— Start Records for the exercise —

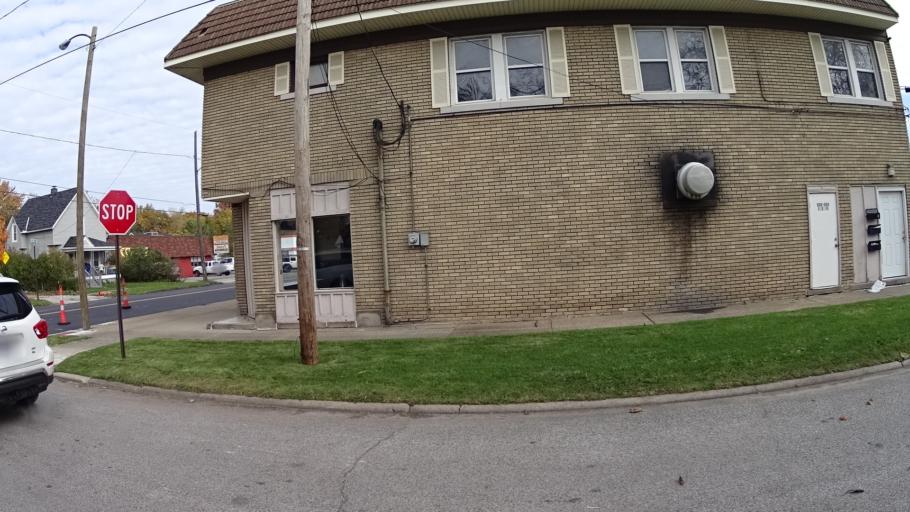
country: US
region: Ohio
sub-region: Lorain County
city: Lorain
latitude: 41.4728
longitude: -82.1667
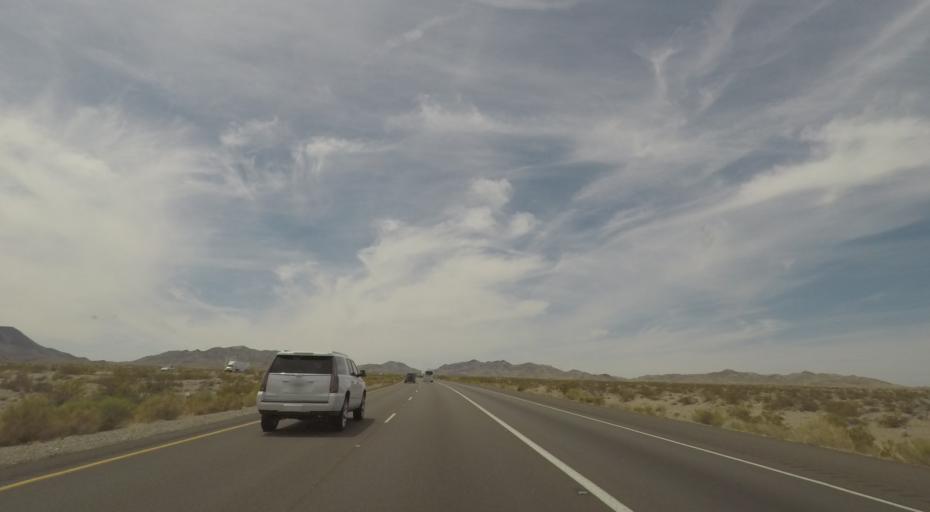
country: US
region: California
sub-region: San Bernardino County
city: Needles
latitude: 34.8823
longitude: -114.7896
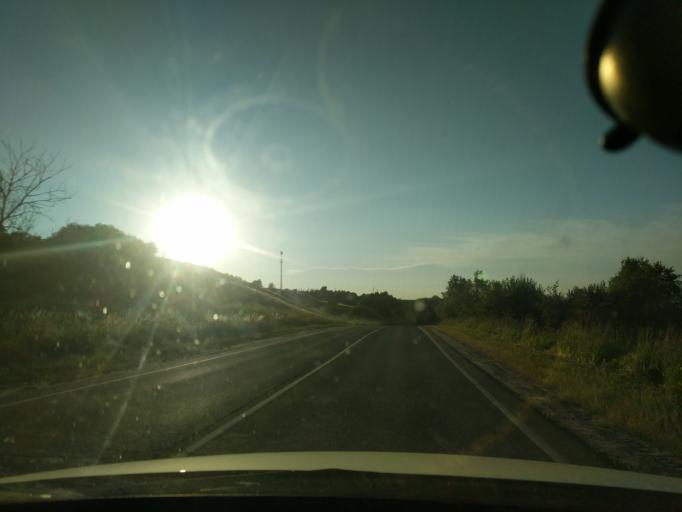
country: RU
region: Moskovskaya
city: Serpukhov
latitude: 54.8537
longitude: 37.4860
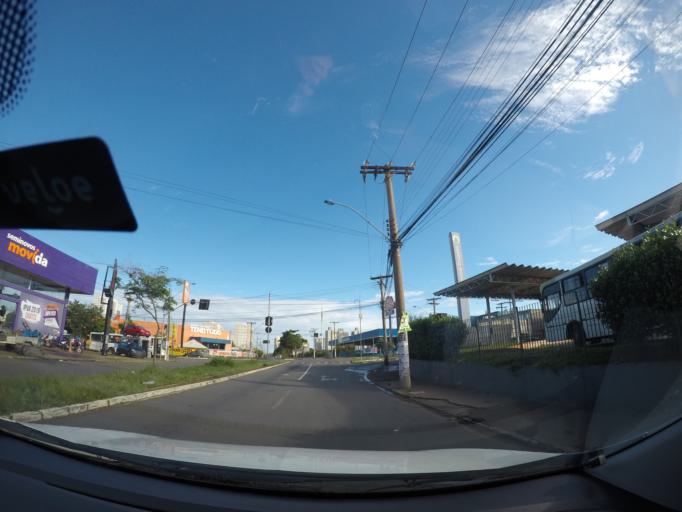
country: BR
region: Goias
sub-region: Goiania
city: Goiania
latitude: -16.7455
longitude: -49.2820
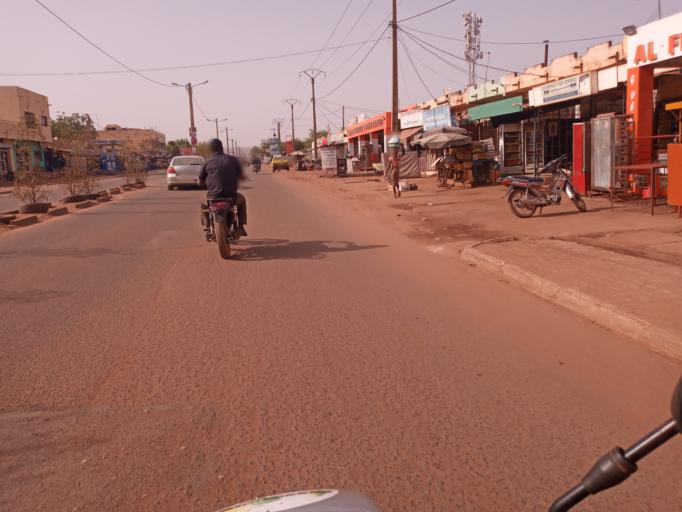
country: ML
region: Bamako
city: Bamako
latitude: 12.6698
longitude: -7.9424
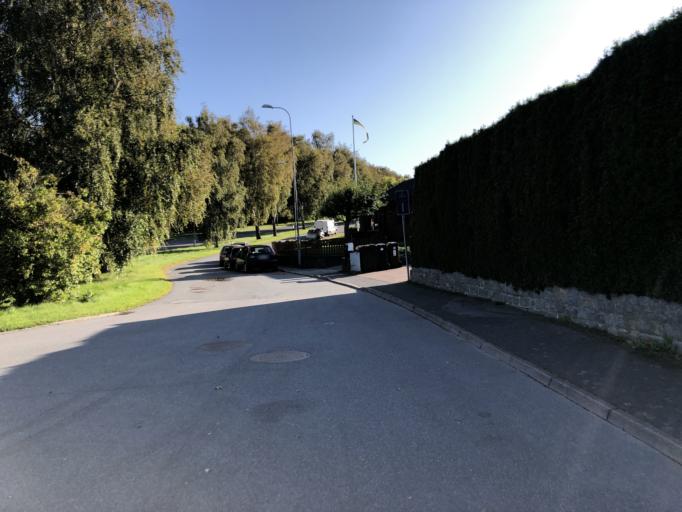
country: SE
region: Vaestra Goetaland
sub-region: Goteborg
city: Billdal
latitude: 57.6236
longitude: 11.9009
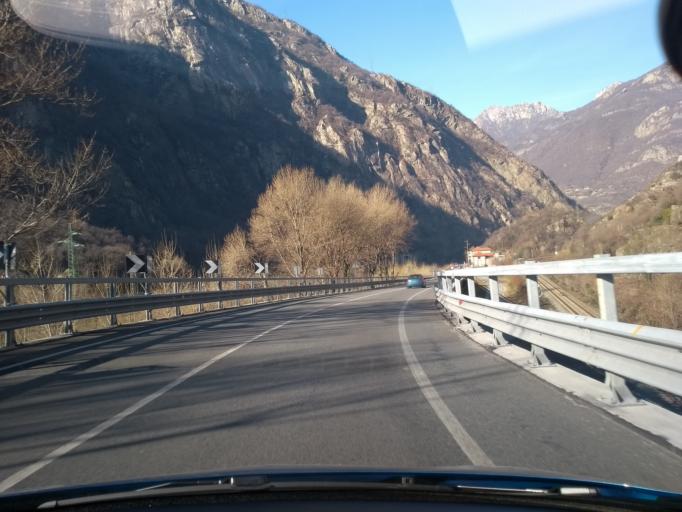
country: IT
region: Aosta Valley
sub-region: Valle d'Aosta
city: Bard
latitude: 45.6027
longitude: 7.7543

— End Records for the exercise —

• **Given problem**:
Can you lay out every line from the one containing "longitude: -49.2820" up to and including the last line of the items as a numbered list, leaving out the pictures and any blank lines?

• **Written answer**:
1. longitude: -49.2820
2. country: ML
3. region: Bamako
4. city: Bamako
5. latitude: 12.6698
6. longitude: -7.9424
7. country: SE
8. region: Vaestra Goetaland
9. sub-region: Goteborg
10. city: Billdal
11. latitude: 57.6236
12. longitude: 11.9009
13. country: IT
14. region: Aosta Valley
15. sub-region: Valle d'Aosta
16. city: Bard
17. latitude: 45.6027
18. longitude: 7.7543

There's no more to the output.